# Disk space issues on Server 2003



## trufflepig (Sep 28, 2009)

Hi, we have a server running Windows 2003 R2 Standard with Service Pack 2. 

We keep running out of space on the system partition which is 12Gb (not very big I realise)

The server is running MS SQL, Sage (both of which need to stay on there) and Yosemite backup software, and is in a single-domain, single-office environment with about 10 users. The users can only use their data drive (D.

Some process or processes keep gradually eating up space on the system partition (despite us removing unneeded temp files and also having moved i386 to a separate partition) and I need to find some free software which will pinpoint which files are increasing in size most often and growing most quickly- so we can act accordingly. Can anyone recommend such software?

Thanks


----------



## jonabyte_ii (Dec 22, 2008)

I like using this piece of software, jdisk report- http://www.jgoodies.com/freeware/jdiskreport/

This will list out the biggest files and what folders are taking the most space.

I am assuming you have a second disk with user data? Can the Sage software be moved to that drive?


----------



## srhoades (May 15, 2003)

If this is a non raid drive just clone it to a larger drive.


----------



## centauricw (Jun 26, 2010)

Saved data records -
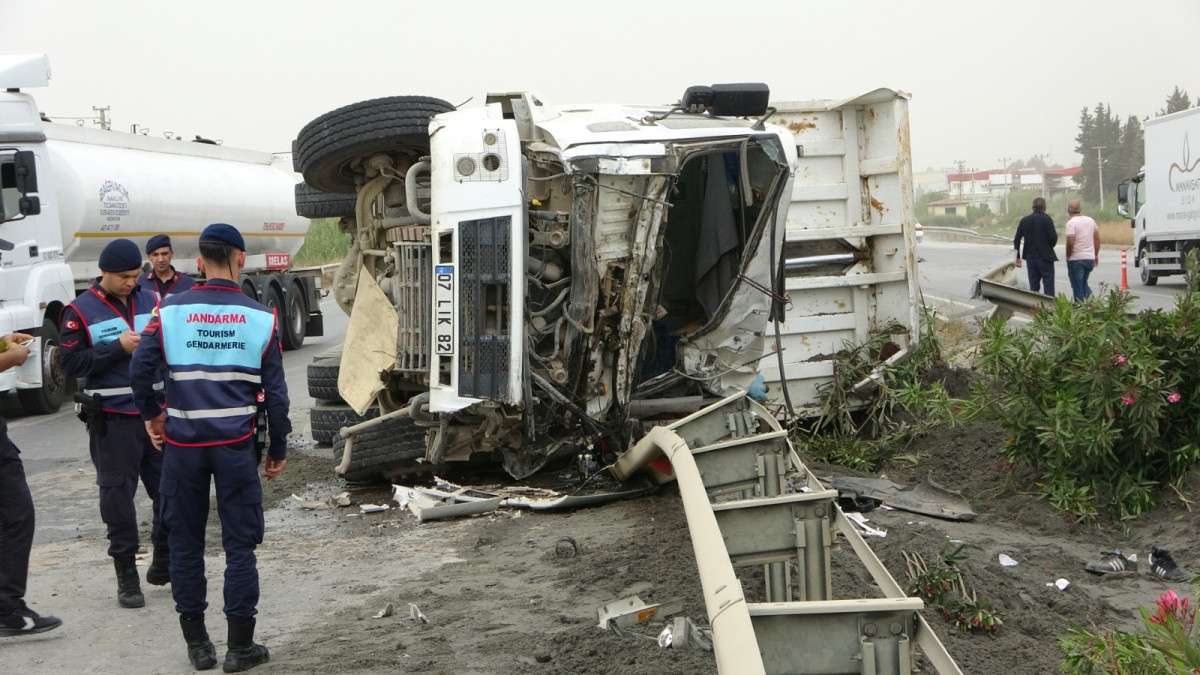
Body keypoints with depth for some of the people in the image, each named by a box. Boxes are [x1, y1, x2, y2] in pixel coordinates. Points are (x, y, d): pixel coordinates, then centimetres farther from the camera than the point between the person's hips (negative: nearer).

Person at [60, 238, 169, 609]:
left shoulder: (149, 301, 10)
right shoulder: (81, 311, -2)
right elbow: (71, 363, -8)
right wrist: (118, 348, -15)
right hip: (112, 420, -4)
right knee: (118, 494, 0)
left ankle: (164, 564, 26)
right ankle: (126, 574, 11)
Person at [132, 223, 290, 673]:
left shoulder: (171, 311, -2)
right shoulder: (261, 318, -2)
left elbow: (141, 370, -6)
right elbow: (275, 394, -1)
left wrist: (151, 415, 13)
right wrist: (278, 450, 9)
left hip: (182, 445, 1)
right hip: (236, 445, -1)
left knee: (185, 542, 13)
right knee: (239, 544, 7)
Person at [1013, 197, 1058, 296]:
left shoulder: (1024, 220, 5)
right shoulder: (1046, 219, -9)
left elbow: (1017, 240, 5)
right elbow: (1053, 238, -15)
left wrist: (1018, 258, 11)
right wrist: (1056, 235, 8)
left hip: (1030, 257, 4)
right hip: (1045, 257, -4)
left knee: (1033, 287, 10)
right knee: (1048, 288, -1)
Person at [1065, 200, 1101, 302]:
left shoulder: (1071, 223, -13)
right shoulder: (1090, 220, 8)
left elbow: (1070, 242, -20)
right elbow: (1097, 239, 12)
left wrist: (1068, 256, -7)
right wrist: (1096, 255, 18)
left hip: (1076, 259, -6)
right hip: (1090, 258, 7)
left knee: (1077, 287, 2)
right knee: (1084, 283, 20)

Exercise requirements -
In the disk space thread, how large is the system partition on the server? Please answer in one sentence. The records have no role in any of this.

Your solution -
The system partition is 12Gb.